Which brings me to this moment. My precious baby is gone from my womb but has found a new eternal home deep in my heart. As I write my heart still aches at the thought of why me? Why now? God only knows. But one thing I know for sure is that we have so very much to be thankful for and believe me when I tell you I am counting my blessing every minute. I have an amazing husband whom I adore, a beautiful healthy son, a roof over my head, and air in my lungs. I’m doing a-ok.
I want to end the day the way it began. A dear friend sent me this beautiful poem this morning that knocked me to my knees. It is hard to read every line clearly through the tears that may cloud your vision for a while, but take it to heart and most importantly pay it forward. So many mamas, just like me, need this.
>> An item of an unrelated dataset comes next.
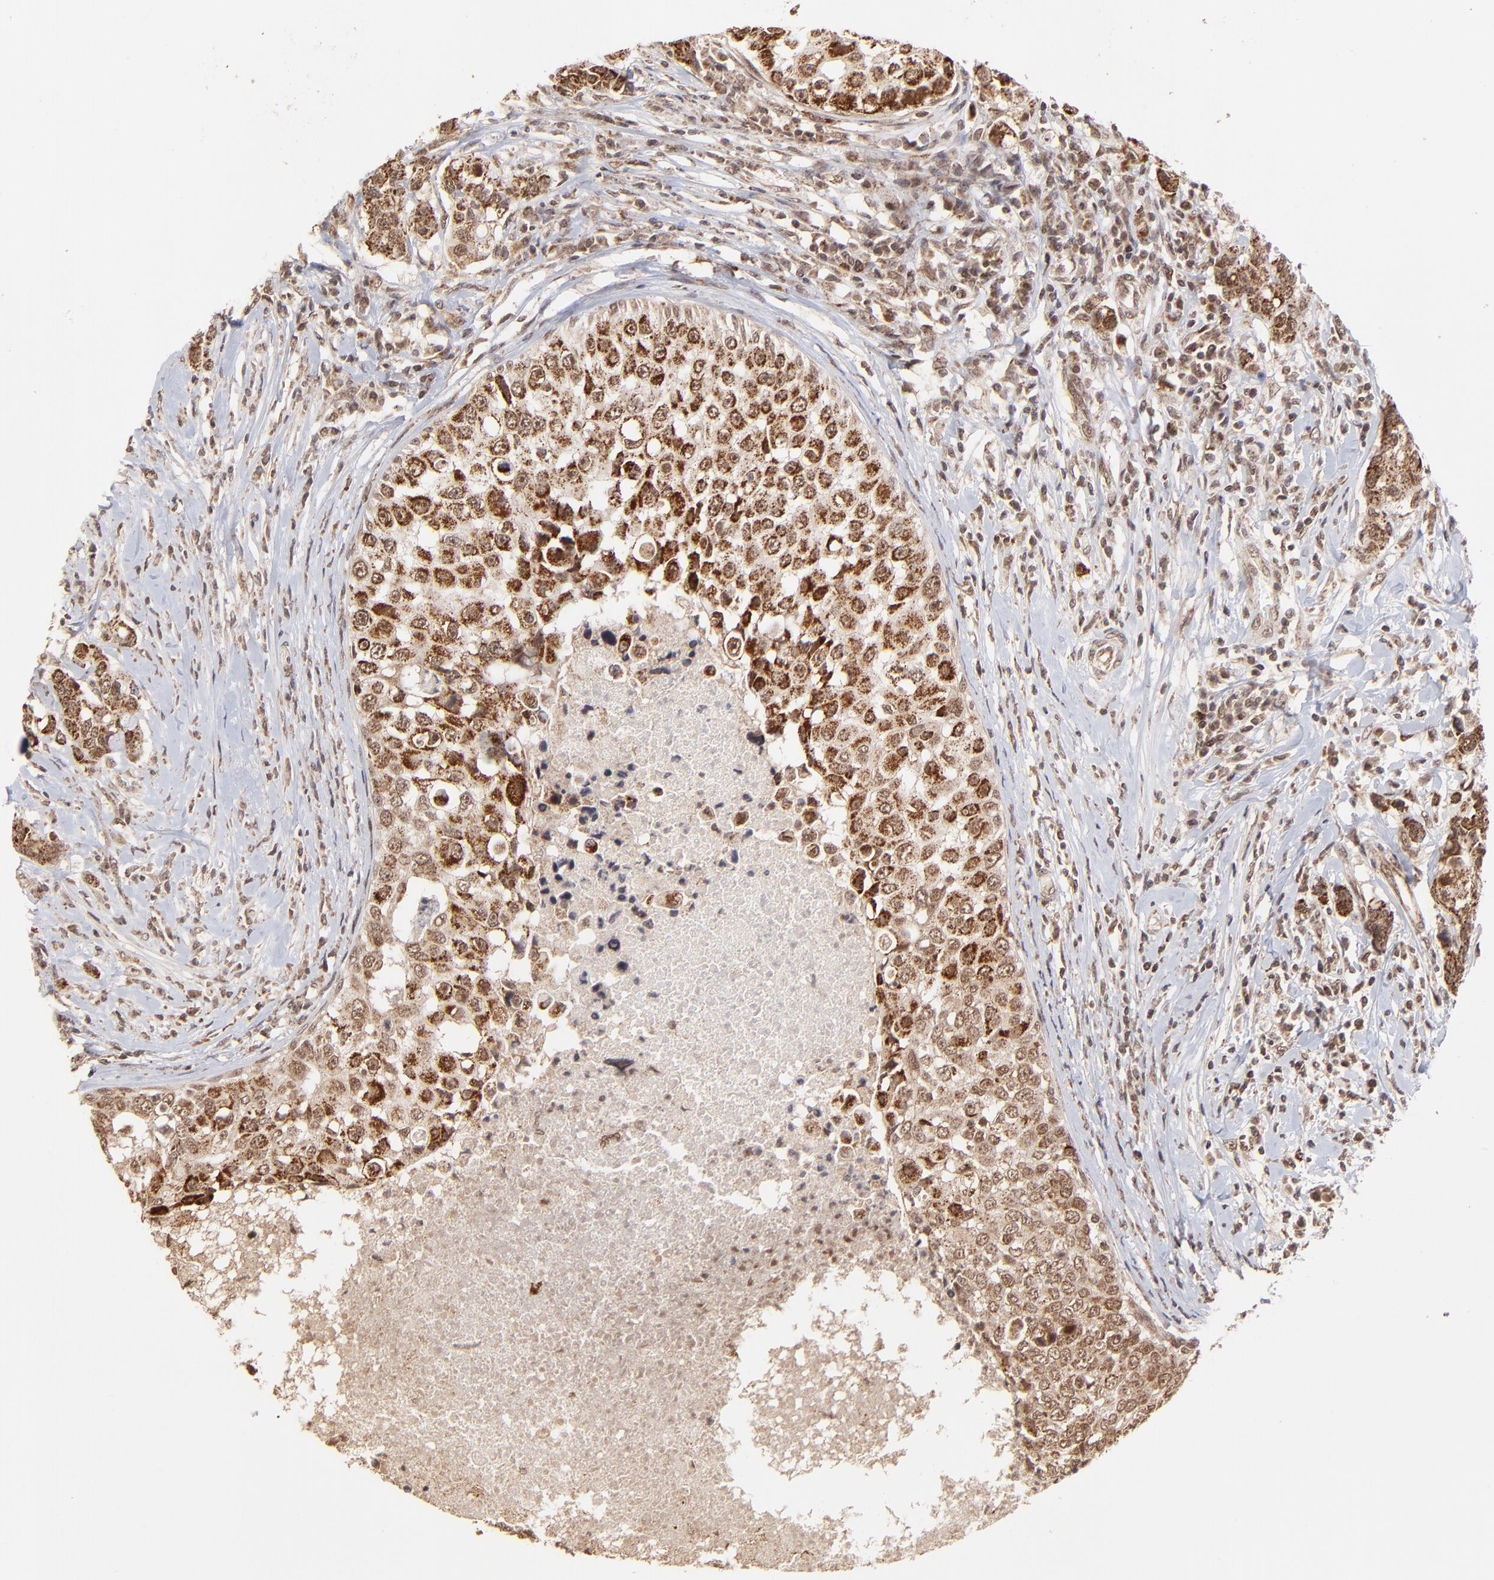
{"staining": {"intensity": "strong", "quantity": ">75%", "location": "cytoplasmic/membranous"}, "tissue": "breast cancer", "cell_type": "Tumor cells", "image_type": "cancer", "snomed": [{"axis": "morphology", "description": "Duct carcinoma"}, {"axis": "topography", "description": "Breast"}], "caption": "The micrograph displays immunohistochemical staining of breast cancer. There is strong cytoplasmic/membranous expression is appreciated in about >75% of tumor cells.", "gene": "MED15", "patient": {"sex": "female", "age": 27}}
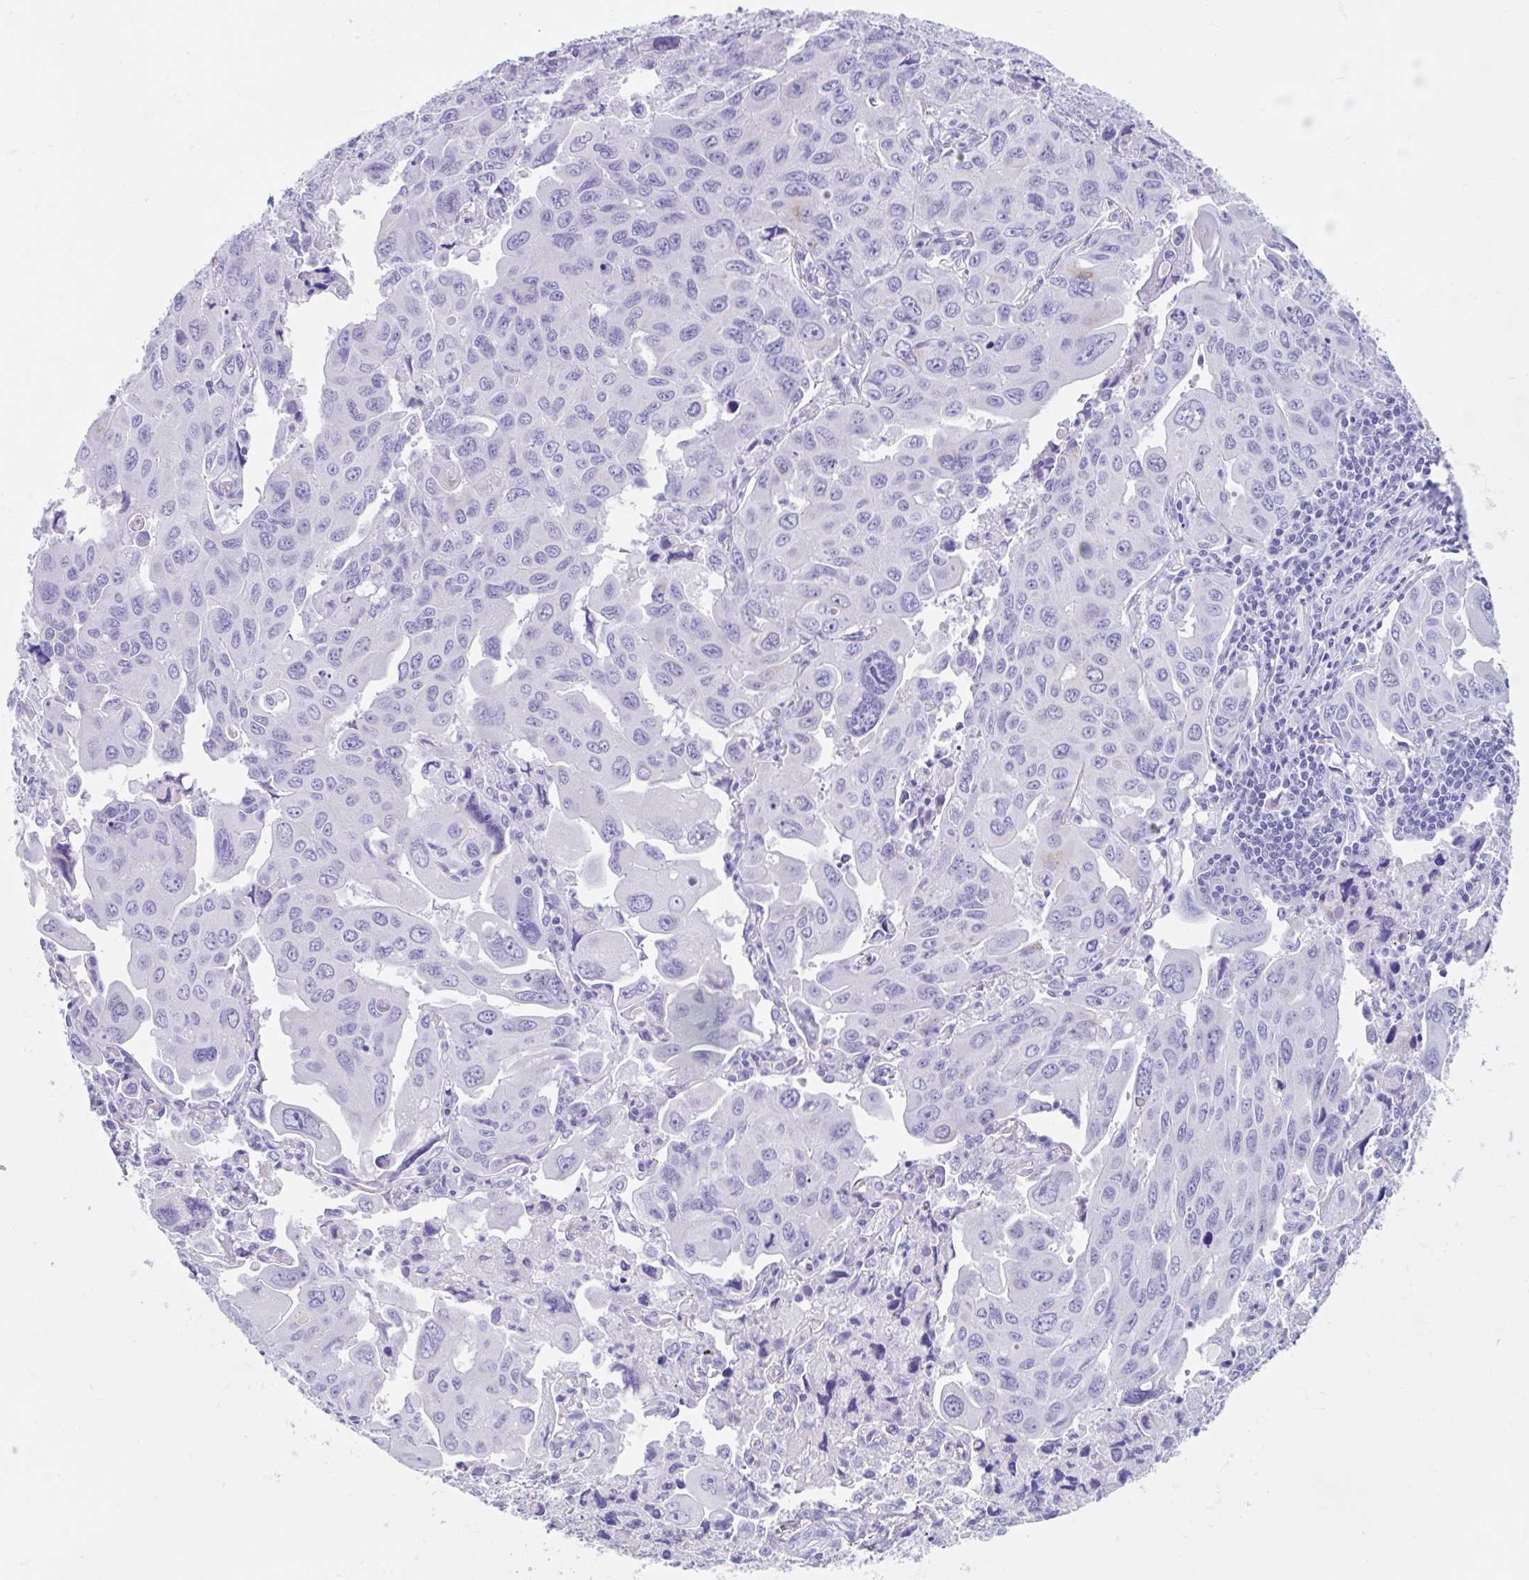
{"staining": {"intensity": "negative", "quantity": "none", "location": "none"}, "tissue": "lung cancer", "cell_type": "Tumor cells", "image_type": "cancer", "snomed": [{"axis": "morphology", "description": "Adenocarcinoma, NOS"}, {"axis": "topography", "description": "Lung"}], "caption": "A histopathology image of human lung cancer is negative for staining in tumor cells.", "gene": "CPTP", "patient": {"sex": "male", "age": 64}}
From the bottom of my heart…thank you for your time to read my thoughts and the care and love you have show to me and my family. We have been blown away by the love and support that has flooded our world via texts, phone calls, emails, letters, and countless Facebook messages. I am usually not one to be at a loss of words but I am speechless. Words cannot express the gratitude that Rob and I have for each and every one of you, so I hope you will hear me when I say thank you. Thank you from the bottom of our hearts. God is good!
I thought of you and closed my eyes,
And prayed to God today.
I asked what makes a Mother,
And I know I heard him say:
A mother has a baby,
This we know is true.
But, God, can you be a mother,
When your baby’s not with you?
Yes you can he replied,
With confidence in his voice.
I give many women babies,
When they leave is not their choice.
Some I send for a lifetime,
And others for a day.
And some I send to feel your womb,
But there’s no need to stay.
I just don’t understand this God,
I want my baby here.
He took a breath and cleared his throat,
And then I saw a tear.
I wish that I could show you,
What your child is doing today,
If you could see your child smile,
With other children who say:
We go to earth and learn our lessons,
Of love and life and fear.
My mommy loved me oh so much,
I got to come straight here.
I feel so lucky to have a mom,
Who had so much love for me.
I learned my lessons very quickly,
My mommy set me free.
I miss my mommy oh so much,
But I visit her each day.
When she goes to sleep,
On her pillow’s where I lay.
I stroke her hair and kiss her check,
And whisper in her ear.
“Mommy don’t be sad today, I’m your baby and I’m here.”
So you see my dear sweet one,
Your children are ok.
Your baby is here in My home,
They’ll be at heaven’s gate for you.
So now you see what makes a mother.
It’s the feeling in your heart.
It’s the love you had so much of,
Right from the very start.
Though some on earth may not realize you are a mother,
Until their time is done.
They’ll be up here with Me one day,
And you’ll know that you’re the best one!
5 thoughts on “Moving Forward”
you will get through this with the help of many…..your beautiful writing is a good place to start! Keep it up…..
Thank you Day! All my love to you!
Christin, your faith and positive outlook is the most outstanding thing I will always know you for. I was heartbroken to hear your news, but I thank you for being strong in telling your story. It’s been a long time, and I still wish you all the happiness! Forever Delta Love, Jessica
Jessica thank you thank you thank you for the love and prayers. This blog is my sanctuary at times and I’m just so happy to share it with everyone. I am so happy to hear and to have seen through FB you are expecting another too! Hooray!!!! I know you must be the most fabulous and wonderful mama around! Delta love and many thanks sista!
I’m so sorry to hear of your loss. I can’t imagine the sadness and emptiness you have described, but I thank you for your courage and openness to share your difficult story. I pray that God continues to wrap his loving arms around you, giving you strength, love, and comfort knowing you have a sweet little angel watching over you.